See for detailed instructions on configuring this MCP server with Claude Desktop. Claude Desktop is a great tool for testing out workflows

Programmatic Integration with Anthropic SDK

For developers who want to integrate the MCP server programmatically into their TypeScript applications, we have an . This example demonstrates how to:

  • Connect to the MCP server from your code
  • Integrate with Claude's API for natural language queries
  • Enhance Claude with spatial intelligence using the Stadia Maps APIs via an MCP server

Tips and Tricks

LLMs are far from perfect, and sometimes you need to put some thought into crafting prompts to get good results.

When possible, be specific about which tool(s) to use

Sometimes the model needs a nudge to use the right tool. For example, if you ask for opening hours, many models will try to search the web. This information isn't always easily available for the model to find online.

For example, watch what a model does here:

A model struggling to find opening hours online

You can nudge the model to use the tools in this MCP like so:

A model using the Stadia Maps API after a different prompt

Get creative

LLMs are capable of a lot, but they can't always do everything. As an example, let's look at one way to bulk geocode addresses in a spreadsheet.

First, attach an Excel sheet in Claude Desktop which has a few addresses in a column.

Prompt: Geocode all the addresses in this spreadsheet. Add the geocoded latitude and longitude as new columns in the sheet.

At the time of this writing, Claude cannot generate a spreadsheet attachment directly, but it can generate an HTML page or other code which generates it for you! In fact, Claude Desktop may actually ask you if you want an Excel sheet download, but it will just go ahead and generate this for you instead.
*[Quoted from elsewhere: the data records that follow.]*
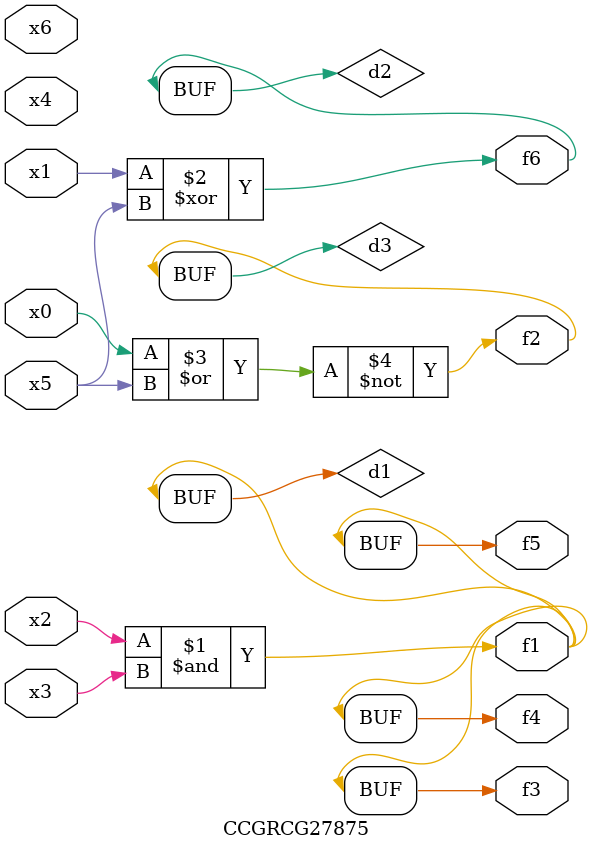
<source format=v>
module CCGRCG27875(
	input x0, x1, x2, x3, x4, x5, x6,
	output f1, f2, f3, f4, f5, f6
);

	wire d1, d2, d3;

	and (d1, x2, x3);
	xor (d2, x1, x5);
	nor (d3, x0, x5);
	assign f1 = d1;
	assign f2 = d3;
	assign f3 = d1;
	assign f4 = d1;
	assign f5 = d1;
	assign f6 = d2;
endmodule

</source>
This sort of creativity is necessary, particularly when interacting with current generation LLMs through the usual user interfaces. A lot of the power of MCPs is that you can interact with them through code, which can overcome some of these limitations to provide a delightful user experience.

Customize it!

Just like a human, LLMs do better when given the right tools for the job. And just like a master craftsman, you'll probably need some expert knowledge to know how best to combine the right tools and materials.

Additionally, models have a context limit. While there are advanced techniques to squeeze more out of this, you can only benefit by tailoring the MCP to the specific API functionality you need. Not to mention, it will be much cheaper for you to operate with just the tools you need for a specific context. Tool schemas are vast majority of the context cost, in a simple demo! If you build the suite out to ~10 tools, you can end up with tens of thousands of input tokens.

This project is a starting point, and we've left comments throughout noting our approach to building tools, and how you can tailor them for your use case.